Verifying Both Targets Build

After any change to brand-core, verify both targets compile:

# Server component
cargo build --target wasm32-wasip2 -p my-brand-component

# Browser shim
cargo build --target wasm32-unknown-unknown -p my-brand

Both should succeed without errors. If the brand-core uses cfg(target_arch = "wasm32") anywhere, verify it works for both targets — wasm32-wasip2 and wasm32-unknown-unknown both report target_arch = "wasm32". Use feature flags (e.g. #[cfg(feature = "browser")]) instead of target-arch checks to distinguish browser from component builds.
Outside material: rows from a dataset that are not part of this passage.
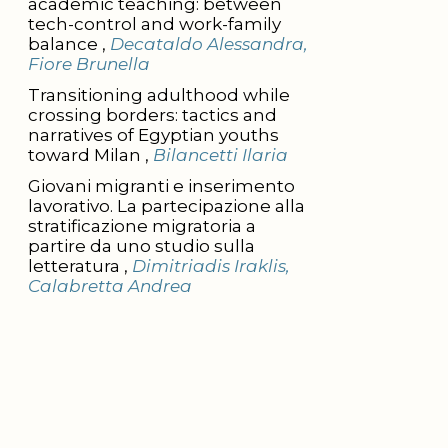
academic teaching: between
tech-control and work-family
balance ,
Decataldo Alessandra,
Fiore Brunella
Transitioning adulthood while
crossing borders: tactics and
narratives of Egyptian youths
toward Milan ,
Bilancetti Ilaria
Giovani migranti e inserimento
lavorativo. La partecipazione alla
stratificazione migratoria a
partire da uno studio sulla
letteratura ,
Dimitriadis Iraklis,
Calabretta Andrea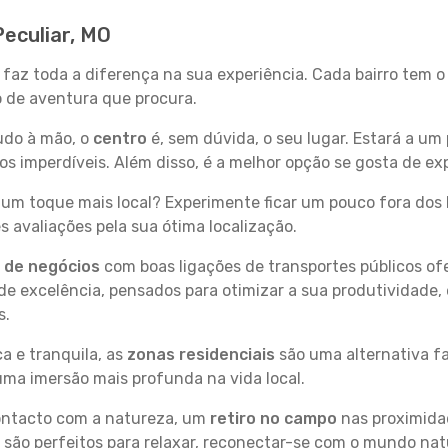
Peculiar, MO
O faz toda a diferença na sua experiência. Cada bairro tem 
po de aventura que procura.
tudo à mão, o
centro
é, sem dúvida, o seu lugar. Estará a um 
imperdíveis. Além disso, é a melhor opção se gosta de expl
um toque mais local? Experimente ficar um pouco fora dos 
 avaliações pela sua ótima localização.
s de negócios
com boas ligações de transportes públicos of
e excelência, pensados para otimizar a sua produtividade,
s.
a e tranquila, as
zonas residenciais
são uma alternativa fa
uma imersão mais profunda na vida local.
contacto com a natureza, um
retiro no campo
nas proximida
 são perfeitos para relaxar, reconectar-se com o mundo nat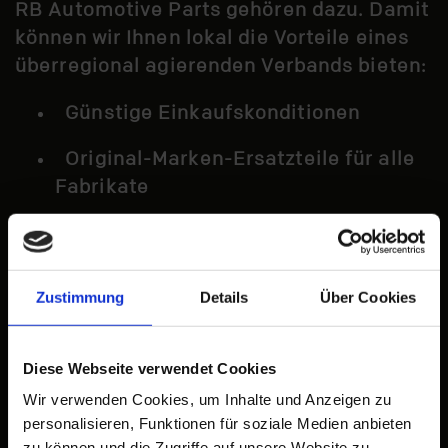
RB Automotive Parts gehören dazu. Damit
können wir Ihnen lokal die Vorteile eines
überregional agierenden Verbands bieten:
Günstige Einkaufskonditionen
Original-Marken-Ersatzteile für alle
Fabrikate
CAR-Eigenmarken in Top-Qualität zu
fairen Preisen
Zustimmung
Details
Über Cookies
Vermittlung professioneller
Einbaumöglichkeiten
Diese Webseite verwendet Cookies
Kompetente Beratung, Fach- &
Wir verwenden Cookies, um Inhalte und Anzeigen zu
Produktschulungen
personalisieren, Funktionen für soziale Medien anbieten
zu können und die Zugriffe auf unsere Website zu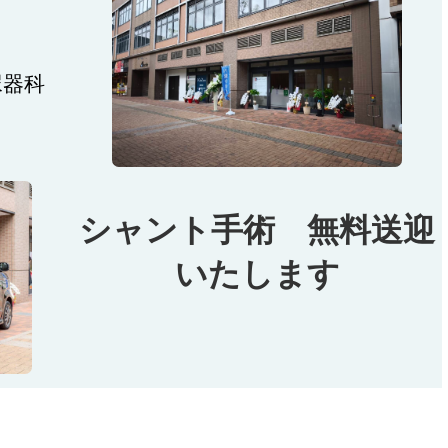
尿器科
シャント手術 無料送迎
いたします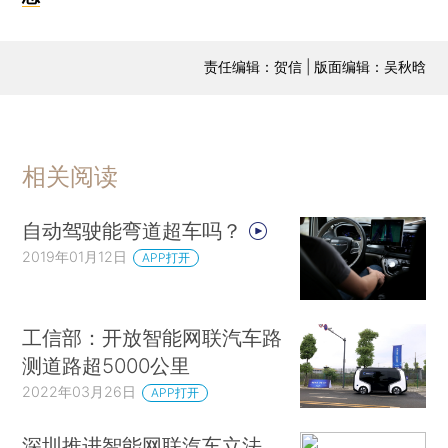
责任编辑：贺信 | 版面编辑：吴秋晗
相关阅读
自动驾驶能弯道超车吗？
2019年01月12日
APP打开
工信部：开放智能网联汽车路
测道路超5000公里
2022年03月26日
APP打开
深圳推进智能网联汽车立法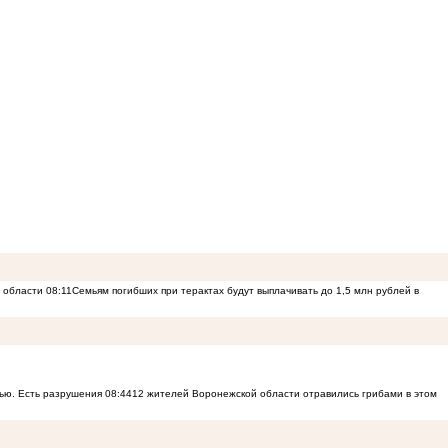
й области
08:11
Семьям погибших при терактах будут выплачивать до 1,5 млн рублей в
ью. Есть разрушения
08:44
12 жителей Воронежской области отравились грибами в этом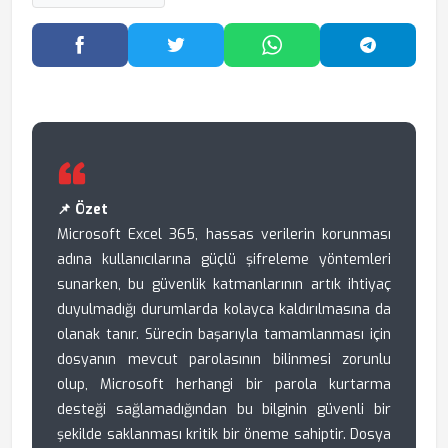
Facebook'ta Paylaş
Twitter'da Paylaş
WhatsApp'ta Paylaş
Telegram
📌 Özet
Microsoft Excel 365, hassas verilerin korunması
adına kullanıcılarına güçlü şifreleme yöntemleri
sunarken, bu güvenlik katmanlarının artık ihtiyaç
duyulmadığı durumlarda kolayca kaldırılmasına da
olanak tanır. Sürecin başarıyla tamamlanması için
dosyanın mevcut parolasının bilinmesi zorunlu
olup, Microsoft herhangi bir parola kurtarma
desteği sağlamadığından bu bilginin güvenli bir
şekilde saklanması kritik bir öneme sahiptir. Dosya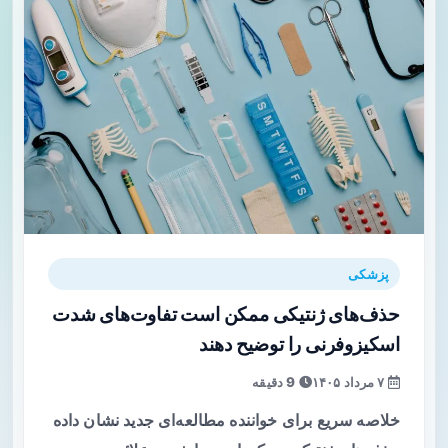
پزشکی
حذف‌های ژنتیکی ممکن است تفاوت‌های شدت
اسکیزوفرنی را توضیح دهند
۷ مرداد ۱۴۰۵
9 دقیقه
خلاصه سریع برای خواننده مطالعه‌ای جدید نشان داده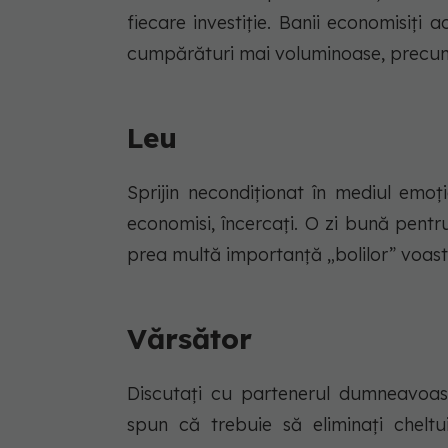
fiecare investiție. Banii economisiți 
cumpărături mai voluminoase, precum
Leu
Sprijin necondiționat în mediul emo
economisi, încercați. O zi bună pent
prea multă importanță „bolilor” voast
Vărsător
Discutați cu partenerul dumneavoast
spun că trebuie să eliminați cheltui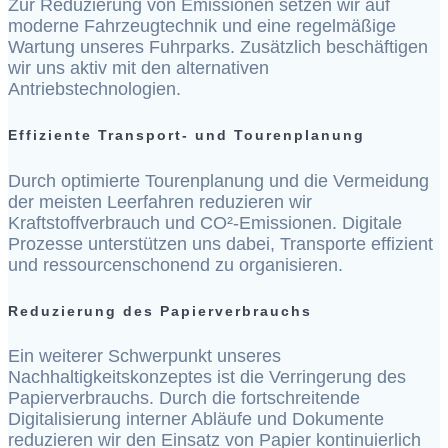
Zur Reduzierung von Emissionen setzen wir auf
moderne Fahrzeugtechnik und eine regelmäßige
Wartung unseres Fuhrparks. Zusätzlich beschäftigen
wir uns aktiv mit den alternativen
Antriebstechnologien.
Effiziente Transport- und Tourenplanung
Durch optimierte Tourenplanung und die Vermeidung
der meisten Leerfahren reduzieren wir
Kraftstoffverbrauch und CO²-Emissionen. Digitale
Prozesse unterstützen uns dabei, Transporte effizient
und ressourcenschonend zu organisieren.
Reduzierung des Papierverbrauchs
Ein weiterer Schwerpunkt unseres
Nachhaltigkeitskonzeptes ist die Verringerung des
Papierverbrauchs. Durch die fortschreitende
Digitalisierung interner Abläufe und Dokumente
reduzieren wir den Einsatz von Papier kontinuierlich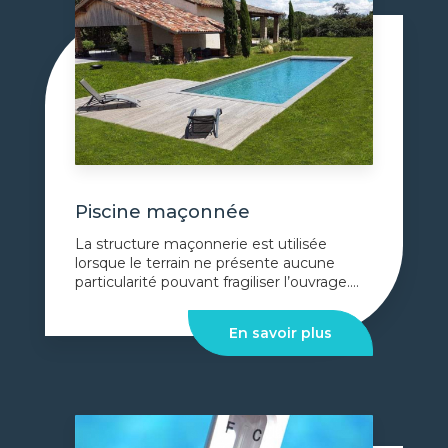
Piscine maçonnée
La structure maçonnerie est utilisée
lorsque le terrain ne présente aucune
particularité pouvant fragiliser l’ouvrage....
En savoir plus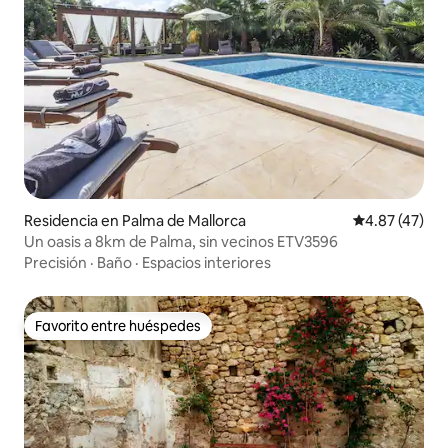
Residencia en Palma de Mallorca
Calificación 
4.87 (47)
Un oasis a 8km de Palma, sin vecinos ETV3596
Precisión
·
Baño
·
Espacios interiores
Favorito entre huéspedes
Favorito entre huéspedes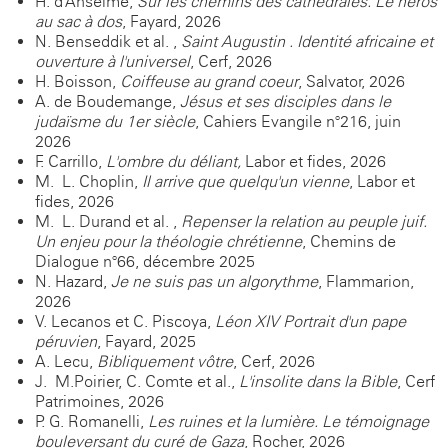
H. d'Anselme,
Sur les chemins des cathédrales. Le héros
au sac à dos
, Fayard, 2026
N. Benseddik et al. ,
Saint Augustin . Identité africaine et
ouverture à l'universel
, Cerf, 2026
H. Boisson,
Coiffeuse au grand coeur
, Salvator, 2026
A. de Boudemange,
Jésus et ses disciples dans le
judaïsme du 1er siècle
, Cahiers Evangile n°216, juin
2026
F. Carrillo,
L'ombre du déliant,
Labor et fides, 2026
M.- L. Choplin,
Il arrive que quelqu'un vienne
, Labor et
fides, 2026
M.- L. Durand et al. ,
Repenser la relation au peuple juif.
Un enjeu pour la théologie chrétienne
, Chemins de
Dialogue n°66, décembre 2025
N. Hazard,
Je ne suis pas un algorythme
, Flammarion,
2026
V. Lecanos et C. Piscoya,
Léon XIV Portrait d'un pape
péruvien
, Fayard, 2025
A. Lecu,
Bibliquement vôtre
, Cerf, 2026
J.- M.Poirier, C. Comte et al.,
L'insolite dans la Bible
, Cerf
Patrimoines, 2026
P. G. Romanelli,
Les ruines et la lumière. Le témoignage
bouleversant du curé de Gaza
, Rocher, 2026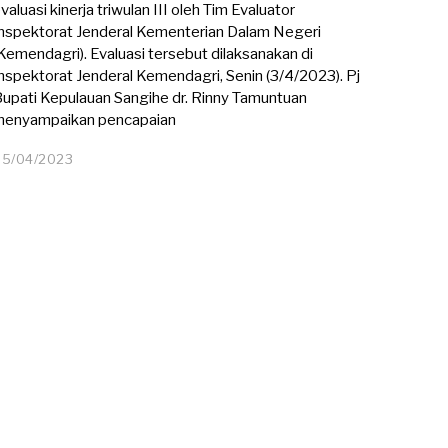
valuasi kinerja triwulan III oleh Tim Evaluator
nspektorat Jenderal Kementerian Dalam Negeri
Kemendagri). Evaluasi tersebut dilaksanakan di
nspektorat Jenderal Kemendagri, Senin (3/4/2023). Pj
upati Kepulauan Sangihe dr. Rinny Tamuntuan
menyampaikan pencapaian
05/04/2023
0
5
/
0
4
/
2
0
2
3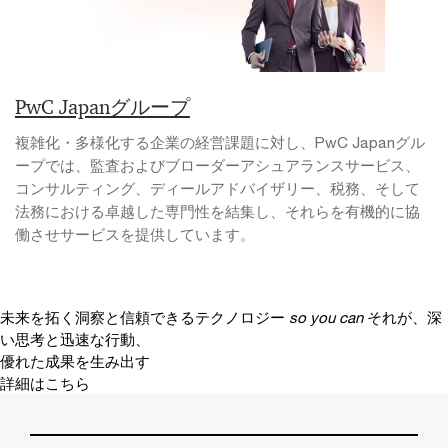
PwC Japanグループ
複雑化・多様化する企業の経営課題に対し、PwC Japanグル
ープでは、監査およびブローダーアシュアランスサービス、
コンサルティング、ディールアドバイザリー、税務、そして
法務における卓越した専門性を結集し、それらを有機的に協
働させサービスを提供しています。
未来を拓く洞察と信頼できるテクノロジー
so you can
それが、深
い思考と迅速な行動、
優れた成果を生み出す
詳細はこちら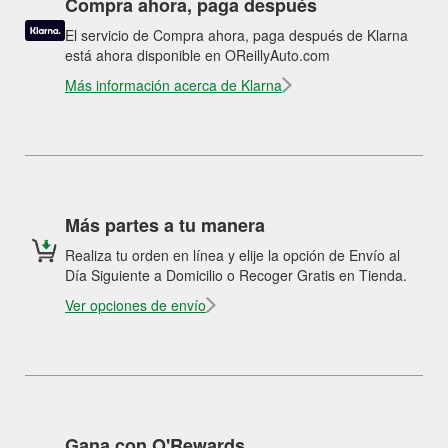
Compra ahora, paga después
El servicio de Compra ahora, paga después de Klarna
está ahora disponible en OReillyAuto.com
Más información acerca de Klarna
Más partes a tu manera
Realiza tu orden en línea y elije la opción de Envío al
Día Siguiente a Domicilio o Recoger Gratis en Tienda.
Ver opciones de envío
Gana con O'Rewards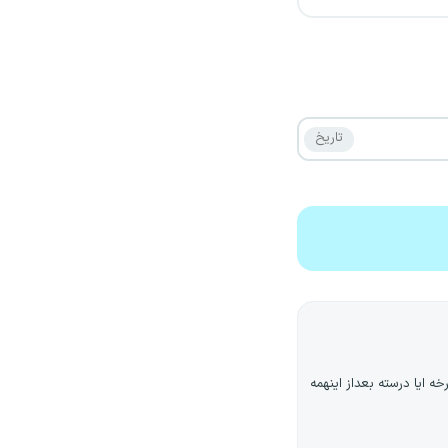
 ایا درسته بعداز اینهمه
:::caution Avoid cfg(target_arch) for Browser Detection Both WASM targets set target_arch = "wasm32". If you gate browser-only code behind cfg(target_arch = "wasm32"), it will also compile into the server component. Use cfg(feature = "browser") instead. :::

Testing

The brand-core tests run on the native target with standard cargo test:

cargo test -p my-brand-core

Browser-specific integration tests (e.g. testing wasm-bindgen API shapes) run under the rally-brand test harness:

cargo test -p my-brand

For end-to-end browser testing, use a manual smoke test or a Playwright/Puppeteer script against the HTML client served locally.